▶ INSTRUCTION: Reproduce the Virginia drone law overview below in full, word for word.

(Beginning of SELECTED TEXT)

Drone Laws in Virginia

Agencies Responsible for regulating drones in the State of Virginia

Federal Aviation Administration

FAA Drone Website: https://www.faa.gov/uas/


UAS Laws – General rules for flying drones in Virginia

Drone operation in the State of Virginia is broadly governed by The Federal USA agency responsible for drone safety, the FAA. Click here for details on FAA USA Drone Laws.

In addition, the Virginia legislature has enacted several supplemental rules specific to Virginia drone operations. The highlights are enumerated below. For more details go to the links above and search for unmanned aircraft

Are drones allowed in Virginia?

Drones are allowed in Virginia for recreational and commercial use, subject to FAA regulations and flight controls put in place by local governments. Read on for details.

Specific additional drone use laws by Virginia State legislature

Definitions:

Unmanned aircraft” means an aircraft that is operated without the possibility of human intervention from within or on the aircraft.

Unmanned aircraft system” means an unmanned aircraft and associated elements, including communication links, sensing devices, and the components that control the unmanned aircraft.

Statutes/Bills:

5.1-5. Registration of aircraft.

Any owner of an unmanned aircraft as defined in § 19.2-60.1 shall not be required to register such aircraft.

15.2-926.3. Local regulation of certain aircraft.

No locality political subdivision may regulate the use of a privately owned, unmanned aircraft system as defined in § 19.2-60.1 within its boundaries. Nothing in this section shall permit a person to go or enter upon land owned by a political subdivision solely because he is in possession of an unmanned aircraft system if he would not otherwise be permitted entry upon such land.

19.2-60.1. Use of unmanned aircraft systems by public bodies; search warrant required.

(End of SELECTED TEXT)
(Beginning of MATERIAL SHOWN)

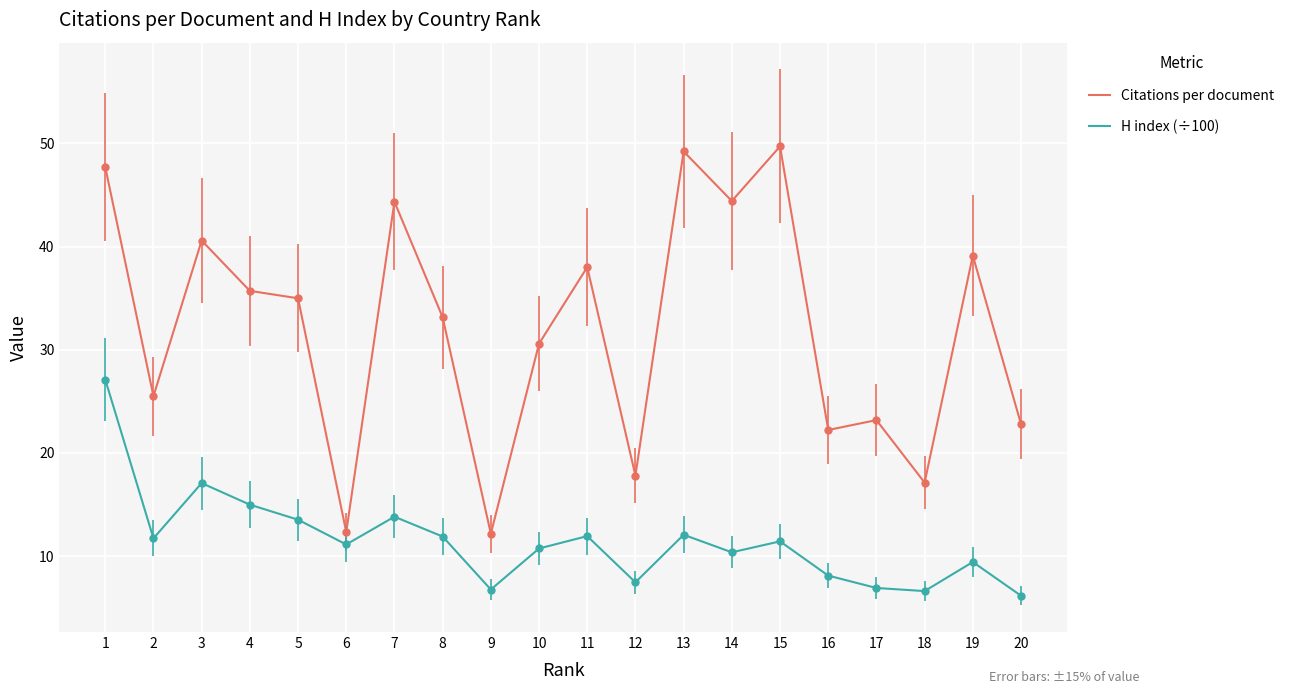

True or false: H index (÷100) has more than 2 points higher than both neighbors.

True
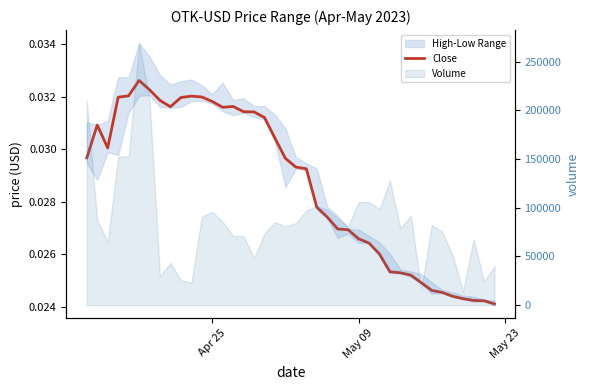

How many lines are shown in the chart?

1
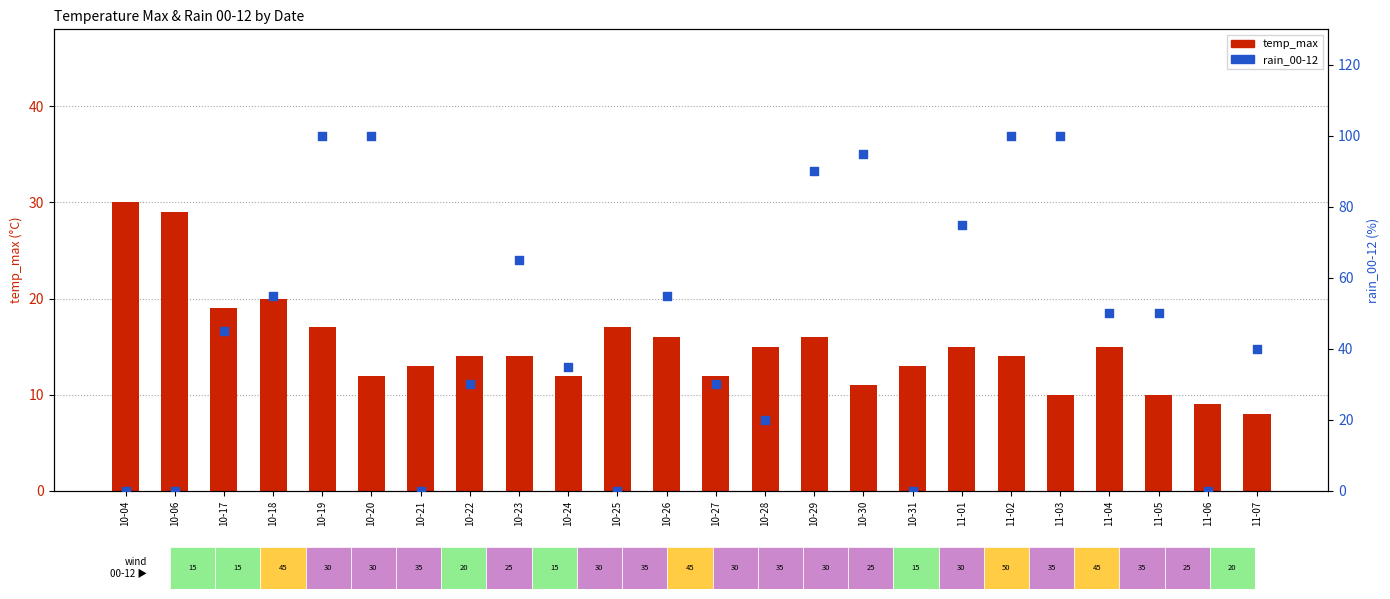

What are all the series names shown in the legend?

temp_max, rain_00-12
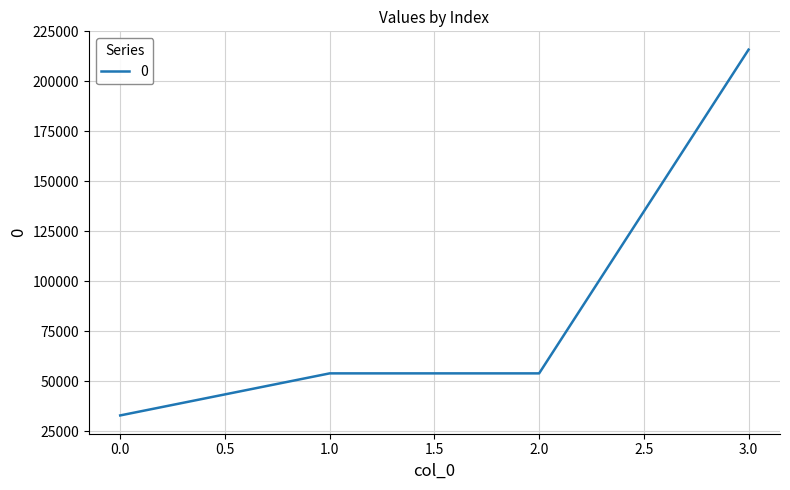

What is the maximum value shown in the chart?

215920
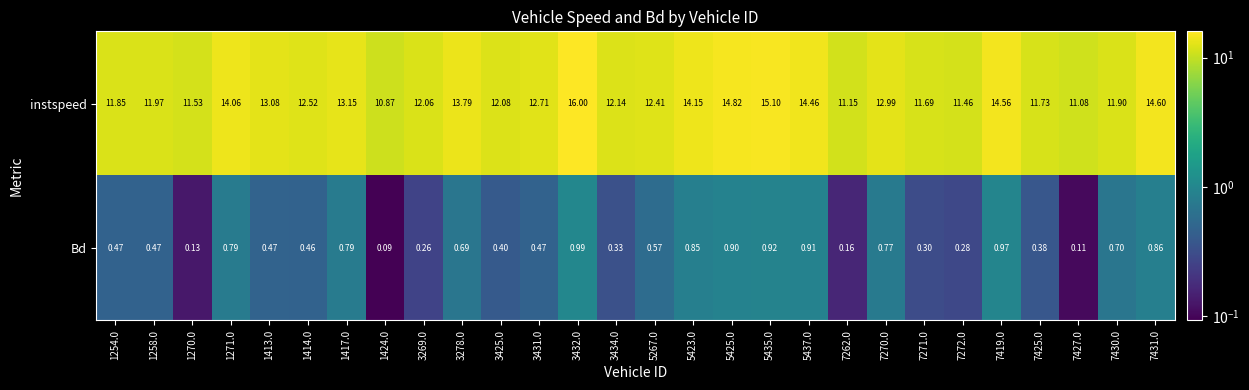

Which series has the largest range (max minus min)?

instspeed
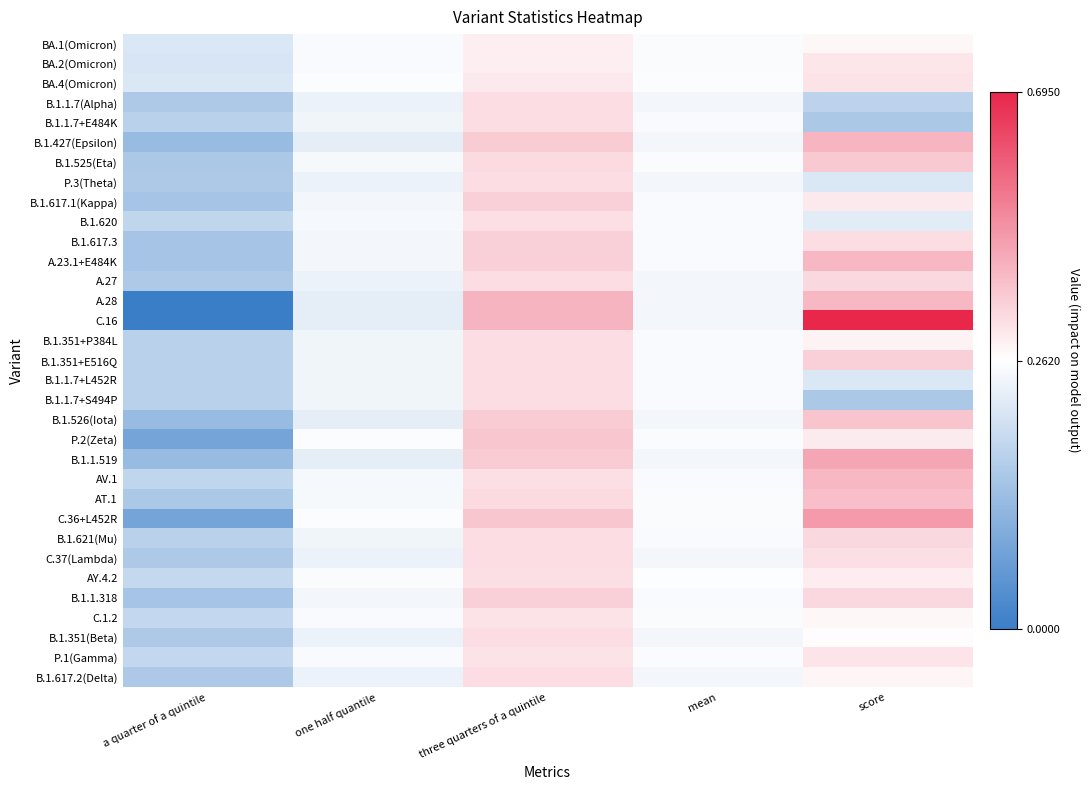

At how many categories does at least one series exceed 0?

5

(End of MATERIAL SHOWN)

▶ COMPLETED TASK:
Drone Laws in Virginia

Agencies Responsible for regulating drones in the State of Virginia

Federal Aviation Administration

FAA Drone Website: https://www.faa.gov/uas/


UAS Laws – General rules for flying drones in Virginia

Drone operation in the State of Virginia is broadly governed by The Federal USA agency responsible for drone safety, the FAA. Click here for details on FAA USA Drone Laws.

In addition, the Virginia legislature has enacted several supplemental rules specific to Virginia drone operations. The highlights are enumerated below. For more details go to the links above and search for unmanned aircraft

Are drones allowed in Virginia?

Drones are allowed in Virginia for recreational and commercial use, subject to FAA regulations and flight controls put in place by local governments. Read on for details.

Specific additional drone use laws by Virginia State legislature

Definitions:

Unmanned aircraft” means an aircraft that is operated without the possibility of human intervention from within or on the aircraft.

Unmanned aircraft system” means an unmanned aircraft and associated elements, including communication links, sensing devices, and the components that control the unmanned aircraft.

Statutes/Bills:

5.1-5. Registration of aircraft.

Any owner of an unmanned aircraft as defined in § 19.2-60.1 shall not be required to register such aircraft.

15.2-926.3. Local regulation of certain aircraft.

No locality political subdivision may regulate the use of a privately owned, unmanned aircraft system as defined in § 19.2-60.1 within its boundaries. Nothing in this section shall permit a person to go or enter upon land owned by a political subdivision solely because he is in possession of an unmanned aircraft system if he would not otherwise be permitted entry upon such land.

19.2-60.1. Use of unmanned aircraft systems by public bodies; search warrant required.